To achieve carbon-neutrality by 2050, all sectors are initiating strategies to help reduce their carbon footprint, and this includes the stainless steel sector.

As the stainless steel sector depends on the steel industry for product input, the sector depends on the steel industry to set the pace for carbon reduction, says global hydrogen company Nel Hydrogen territory manager David Wolff.

The steel industry is a major contributor to carbon emissions, he notes, with the World Steel Association predicting that steelmaking globally contributes about 8% of carbon emissions every year.

In the near term, Wolff suggests that it is practical to incentivise and mandate that steel mills reduce their carbon emissions from their existing facilities.

Steelmaking has several options for decarbonisation, including some that are mutually exclusive, and others that can be combined for additional benefits, he says.

Recycled Steel

Wolff says while the long-term conversion from blast furnace steelmaking to electric arc furnace (EAF) steelmaking will help reduce carbon emissions substantially, EAFs require a rich iron feedstock, which is typically recycled steel.

Coal-based direct reduced iron (DRI) EAF feedstock can be replaced over time with natural gas-based DRI feedstock and, potentially in the future, hydrogen-based DRI. The transition from coal to natural gas to hydrogen reduces the carbon emissions of the reducing gas atmosphere of steel raw material production, allowing for the full decarbonisation of ore upgrading for EAF feedstock.

Meanwhile, new technology by energy transformation company Boston Metals is considering options for direct electrochemical ironmaking. This would be an example of an entirely new approach to ore upgrading.

Wolff notes that the commercial progress of this technology to date has been slow, owing to its relatively low technology-readiness level, huge investments and the demand for large amounts of electricity.

Progress towards decarbonisation could be accelerated by a more robust and capable system of carbon accounting. Wolff says interest at present is bifurcated – either steel is seen to be ordinary or undistinguished relating to carbon intensity, or it is zero carbon, selling for a major price markup.

“Why can’t there be ‘flavours’ of carbon reduction to enable steel users to select the degree of carbon reduction that they can pay for?” he questions.

Green hydrogen will replace grey hydrogen (hydrogen made from hydrocarbons) in annealing and rolling applications and, at current natural gas prices, this substitution is cost effective in the near term, says Wolff.

The substitution of green hydrogen for carbon monoxide used as atmosphere constituent in DRI manufacturing will also reduce carbon emissions to make iron units for EAF steelmaking.

Wolff says large quantities of hydrogen are needed to keep up with required iron units for steel production, and the economics are “quite challenging” with green hydrogen being more expensive than reformed natural gas.

Hydrogen as Heating Fuel

Wolff states that hydrogen is a powerful chemical reducing gas, and that use of hydrogen creates only water vapour, with essentially zero greenhouse-gas activity.
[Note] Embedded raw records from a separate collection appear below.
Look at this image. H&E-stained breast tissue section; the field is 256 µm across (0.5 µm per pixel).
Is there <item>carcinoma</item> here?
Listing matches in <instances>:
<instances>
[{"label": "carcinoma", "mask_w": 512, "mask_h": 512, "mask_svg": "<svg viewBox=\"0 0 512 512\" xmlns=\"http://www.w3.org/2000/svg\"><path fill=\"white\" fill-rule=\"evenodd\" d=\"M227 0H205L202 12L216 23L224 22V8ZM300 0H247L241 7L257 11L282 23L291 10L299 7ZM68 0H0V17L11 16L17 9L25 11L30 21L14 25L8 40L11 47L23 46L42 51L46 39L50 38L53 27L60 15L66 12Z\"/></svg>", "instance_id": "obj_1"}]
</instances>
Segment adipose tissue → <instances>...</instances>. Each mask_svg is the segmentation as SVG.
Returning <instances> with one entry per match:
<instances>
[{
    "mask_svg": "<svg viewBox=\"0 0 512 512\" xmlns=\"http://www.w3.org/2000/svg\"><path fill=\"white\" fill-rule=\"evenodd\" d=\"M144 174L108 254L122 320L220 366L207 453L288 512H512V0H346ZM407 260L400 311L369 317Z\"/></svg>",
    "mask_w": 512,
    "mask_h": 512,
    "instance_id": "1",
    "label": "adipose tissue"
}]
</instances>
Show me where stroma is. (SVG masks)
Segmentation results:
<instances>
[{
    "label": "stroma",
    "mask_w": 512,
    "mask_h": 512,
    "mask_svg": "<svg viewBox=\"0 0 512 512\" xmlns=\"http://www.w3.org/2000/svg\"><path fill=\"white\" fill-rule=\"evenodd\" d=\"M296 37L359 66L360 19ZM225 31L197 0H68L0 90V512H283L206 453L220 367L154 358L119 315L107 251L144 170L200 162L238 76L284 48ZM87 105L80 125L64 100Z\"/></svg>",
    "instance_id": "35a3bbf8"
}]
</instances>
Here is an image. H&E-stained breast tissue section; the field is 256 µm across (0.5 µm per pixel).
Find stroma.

To date, the oxy-fuel combustion of coal has been the standard heating fuel for basic oxygen furnace steelmaking, while EAFs have used electricity. It is expected that the use of electricity in the EAF will continue, however, green steel will require that the plant electricity supply would need to be green – not currently the case at most sites, he adds.

Hydrogen as a heating fuel has some challenges, Wolff comments. It has a very low gas heating value per unit of volume, high flame speed and low flame luminosity.

The most challenging aspect of implementing hydrogen steelmaking may be accessing sufficient volumes of cost-effective green hydrogen. Today’s reducing gas produced on site through the partial combustion of coal or natural gas to make carbon monoxide and some volumes of hydrogen, uses raw materials coal by rail or natural gas by pipeline. The green generation of hydrogen at a site will require massive additional electricity infrastructure, and the green electricity to deliver through the additional wires.

Wolff says the most accepted approach for green hydrogen generation in the production of steel and stainless steel is water electrolysis, which uses electricity to split water into hydrogen and oxygen, without releasing carbon emissions.

However, while water electrolysis does not make or release any carbon emissions, many sources of electricity generation are carbon intensive. Using high carbon electricity to electrolyse water creates hydrogen that cannot be called green because the carbon emissions are high.

There are many options to eventually achieve net-zero emissions; however, owing to the complexity and massive investments required for implementation to be feasible, it will be achievable only in the next few years, Wolff concludes.